Higher education and training minister Blade Nzimande has appointed a forensic company to conduct a full-scale investigation into the financial affairs of the national skills fund. File image
Higher education and training minister Blade Nzimande has appointed a forensic company to conduct a full-scale investigation into the financial affairs of the national skills fund. File image
Image: Kopano Tlape/GCIS

Higher education and training minister Blade Nzimande has appointed a forensic company to conduct a full-scale investigation into the financial affairs of the national skills fund (NSF).

Just under R5bn could not be “properly accounted for over two financial years’", he said  while tabling his 2022/2023 budget in parliament on Thursday.  

“As a department we are committed to deal with maladministration and corruption at the national skills fund.”

Despite this, Nzimande said the fund would support scholarships and bursaries in 2022/2023 by providing R866m. 

The budget is expected to be distributed as follows: 

  • R221m to the national research foundation; 
  • R527m to the national student financial aid scheme;  
  • R80m to the department of agriculture, land reform and rural development; and
  • R9m to the department's internal scholarship.

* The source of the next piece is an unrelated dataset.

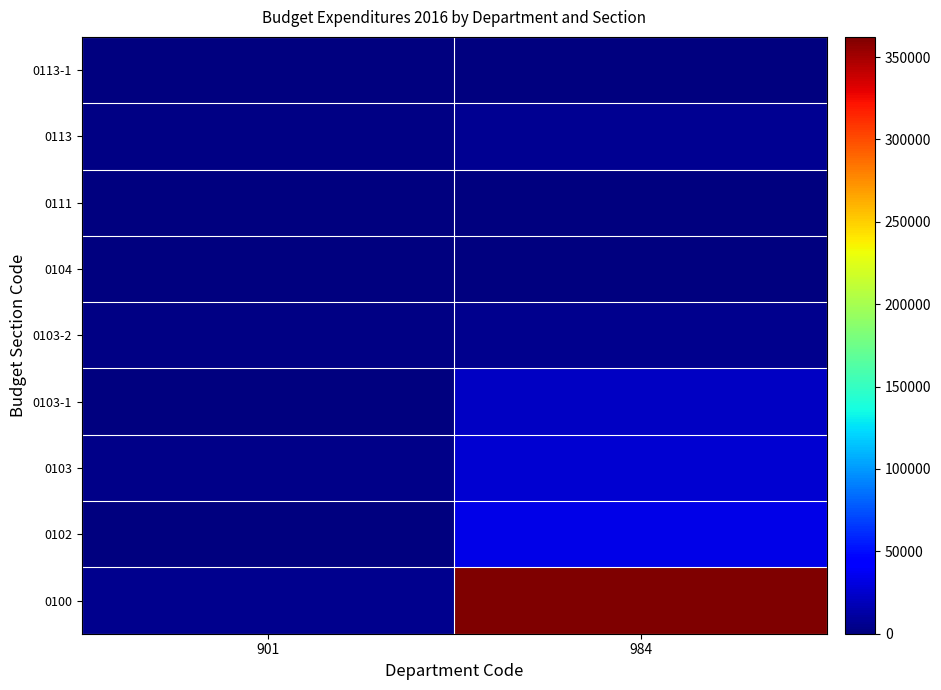

What is the maximum value shown in the chart?

362216.7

Last year, Nzimande came under fire in parliament's standing committee on public accounts (Scopa) for hiring private forensic investigators to conduct a probe instead of using the Special Investigating Unit (SIU). Nzimande said the plan was to forward the findings by the private investigation to the SIU, which is empowered to take the matter further.

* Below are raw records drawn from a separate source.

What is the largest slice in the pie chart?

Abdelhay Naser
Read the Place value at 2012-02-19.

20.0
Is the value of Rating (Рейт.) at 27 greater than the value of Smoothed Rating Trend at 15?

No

He said government was committed to financially support students from poor and working class backgrounds while also putting a sustainable mechanism in place to support students from the so-called “missing middle” and postgraduate students.

The department’s budget for the 2022/2023 financial year is R130.1bn, with an annual average increase of 7%.   

The budget is expected to be distributed between six programmes: administration; planning; policy and strategy; university education; technical and vocational education and training; skills development and community education and training. 

Nzimande has appointed a ministerial task team to conduct a strategic review of the NSF. 

The task team will, among other things, look at “the general operations of the NSF, its efficiency and relevance with regards to the national skills priorities of the country”.

 

The team will hand over a final report by June.